Menteri Bahlil: Mobil Bensin Butuh Rp1.300 per Km, Mobil Hidrogen Hanya Rp550 per Kilometer

Pemanfaatan kendaraan berbasis hidrogen dapat mengurangi impor BBM  sebesar 1 juta barel per hari.

Sulaeman
Oleh Sulaeman - Reporter
Menteri Bahlil: Mobil Bensin Butuh Rp1.300 per Km, Mobil Hidrogen Hanya Rp550 per Kilometer
Menteri Bahlil: Mobil Bensin Butuh Rp1.300 per Km, Mobil Hidrogen Hanya Rp550 per Kilometer (Merdeka.com)

Menteri Energi dan Sumber Daya Mineral (ESDM), Bahlil Lahadalia mendorong pengembangan kendaran berbasis hidrogen untuk mengurangi ketergantungan impor BBM. Menurutnya, penggunaan mobil berbasis hidrogen jauh lebih murah ketimbang bensin atau BBM.

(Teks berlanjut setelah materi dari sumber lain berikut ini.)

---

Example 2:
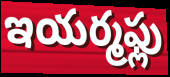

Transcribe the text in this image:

ఇయర్మఫ్లు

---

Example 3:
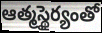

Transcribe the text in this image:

ఆత్మస్థైర్యంతో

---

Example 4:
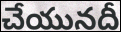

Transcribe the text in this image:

చేయునదీ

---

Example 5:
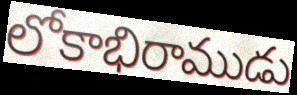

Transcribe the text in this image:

లోకాభిరాముడు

Bahlil mencontohkan, biaya isi bensin yang dikeluarkan untuk mobil berbasis BBM berkisar Rp1.300 per kilometer. Sementara konsumsi mobil hidrogen yang dihasilkan PT PLN hanya membutuhkan Rp550 per liter.

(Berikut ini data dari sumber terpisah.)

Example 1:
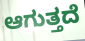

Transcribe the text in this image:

ಆಗುತ್ತದೆ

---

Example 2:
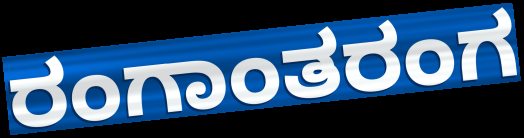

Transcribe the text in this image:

ರಂಗಾಂತರಂಗ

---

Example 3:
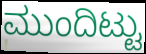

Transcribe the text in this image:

ಮುಂದಿಟ್ಟು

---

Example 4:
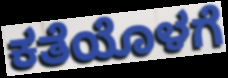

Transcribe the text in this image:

ಕತೆಯೊಳಗೆ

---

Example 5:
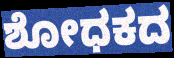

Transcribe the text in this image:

ಶೋಧಕದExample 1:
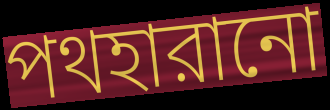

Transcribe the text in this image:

পথহারানো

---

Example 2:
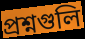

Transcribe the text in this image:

প্রশ্নগুলি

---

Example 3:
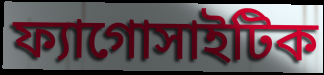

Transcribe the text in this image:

ফ্যাগোসাইটিক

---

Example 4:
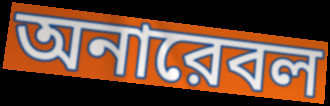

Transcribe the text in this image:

"Nah, kalau pakai hidrogen dari PLN, karena ini access supply, tidak ada investasi pembangkit, tidak ada investasi elektrolisis, ini hanya Rp550 per kilometer, jadi lebih murah daripada pakai bensin, karena hidrogennya setengah gratis," ujarnya dalam acara Opening Ceremony Global Hydrogen Ecosystem Summit & Exhibition (GHES) 2025 di JCC Senayan, Jakarta, Selasa (15/4).

Selain itu, pemanfaatan kendaraan berbasis hidrogen dapat mengurangi impor BBM  sebesar 1 juta barel per hari. Kalkulasi volume impor tersebut berdasarkan rata-rata penggunaan BBM di Indonesia yang mencapai 1,5 juta barel per hari. Sementara, produksi minyak dalam negeri baru mencapai 600.000 barel per hari.

"Berarti kita impor (BBM) 900 sampai 100.000 barel per day," ujarnya.

Produksi Hidrogen PLN

Bahlil menyebut PT PLN telah mampu memproduksi hidrogen hingga 200.000 ton per tahun. Sementara konsumsi hidrogen baru mencapai 75 ton. Dengan ini, terdapat pasokan hidrogen sekitar 125 ton yang belum terpakai.

Oleh karena itu, dia meminta investor untuk tak ragu menggarap bisnis hidrogen di Indonesia. Saat ini, pemerintah akan menyusun regulasi terkait pengembangan  mobil berbasis hidrogen. 

"Nah, semakin narik ke sini, itu akan melakukan efisiensi terhadap penemuan-penemuan teknologi baru. Dan saya menunggu agar ini bisa menjadi bagian terpenting dalam kontribusi kita kepada bumi, untuk mendorong energi baru terbarukan," tandasnya.